For efficiency, the Mongo documentation recommends that limit statements immediately follow sort statements, thus ending up with the somewhat nonsensical:
collection.find(f).sort(s).limit(l).skip(p)
I say this is somewhat nonsensical because it seems to say take the first l items, and then drop the first p of those l. Since p is usually larger than l, you'd think you'd end up with no results, but in practice you end up with l results.
Aggregation works more as you'd expect:
collection.aggregate({$unwind: u}, {$group: g},{$match: f}, {$sort: s}, {$limit: l}, {$skip: p})
returns 0 results if p>=l.
collection.aggregate({$unwind: u}, {$group: g}, {$match: f}, {$sort: s}, {$skip: p}, {$limit: l})
works, but the documentation seems to imply that this will fail if the match returns a result set that's larger than working memory. Is this true? If so, is there a better way to perform pagination on a result set returned through aggregation?

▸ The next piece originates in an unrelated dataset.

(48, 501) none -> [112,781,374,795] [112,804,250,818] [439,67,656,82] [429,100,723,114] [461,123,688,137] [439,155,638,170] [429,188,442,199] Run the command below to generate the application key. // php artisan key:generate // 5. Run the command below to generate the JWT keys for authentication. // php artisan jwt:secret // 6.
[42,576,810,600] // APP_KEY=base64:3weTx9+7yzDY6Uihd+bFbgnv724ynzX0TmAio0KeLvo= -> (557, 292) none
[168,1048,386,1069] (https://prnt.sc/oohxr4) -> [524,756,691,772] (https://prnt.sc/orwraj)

Source: the "Changed in version 2.4" comment at the end of this page: http://docs.mongodb.org/manual/reference/operator/aggregation/sort/
解决方案
In MongoDB cursor methods (i.e. when using find()) like limit, sort, skip can be applied in any order => order does not matter. A find() returns a cursor on which modifications applied. Sort is always done before limit, skip is done before limit as well. So in other words the order is: sort -> skip -> limit.

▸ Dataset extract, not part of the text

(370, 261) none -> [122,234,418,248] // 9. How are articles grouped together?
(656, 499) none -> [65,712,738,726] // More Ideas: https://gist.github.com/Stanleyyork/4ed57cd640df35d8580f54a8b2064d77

Aggregation framework does not return a DB cursor. Instead it returns a document with results of aggregation. It works by producing intermediate results at each step of the pipeline and thus the order of operations really matters.

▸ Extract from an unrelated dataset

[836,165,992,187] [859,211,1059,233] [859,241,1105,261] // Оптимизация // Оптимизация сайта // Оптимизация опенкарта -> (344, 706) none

I guess MongoDB does not support order for cursor modifier methods because of the way it's implemented internally.
You can't paginate on a result of aggregation framework because there is a single document with results only. You can still paginate on a regular query by using skip and limit, but a better practice would be to use a range query due to it's efficiency of using an index.
UPDATE:
Since v2.6 Mongo aggregation framework returns a cursor instead of a single document. Compare: v2.4 and v2.6.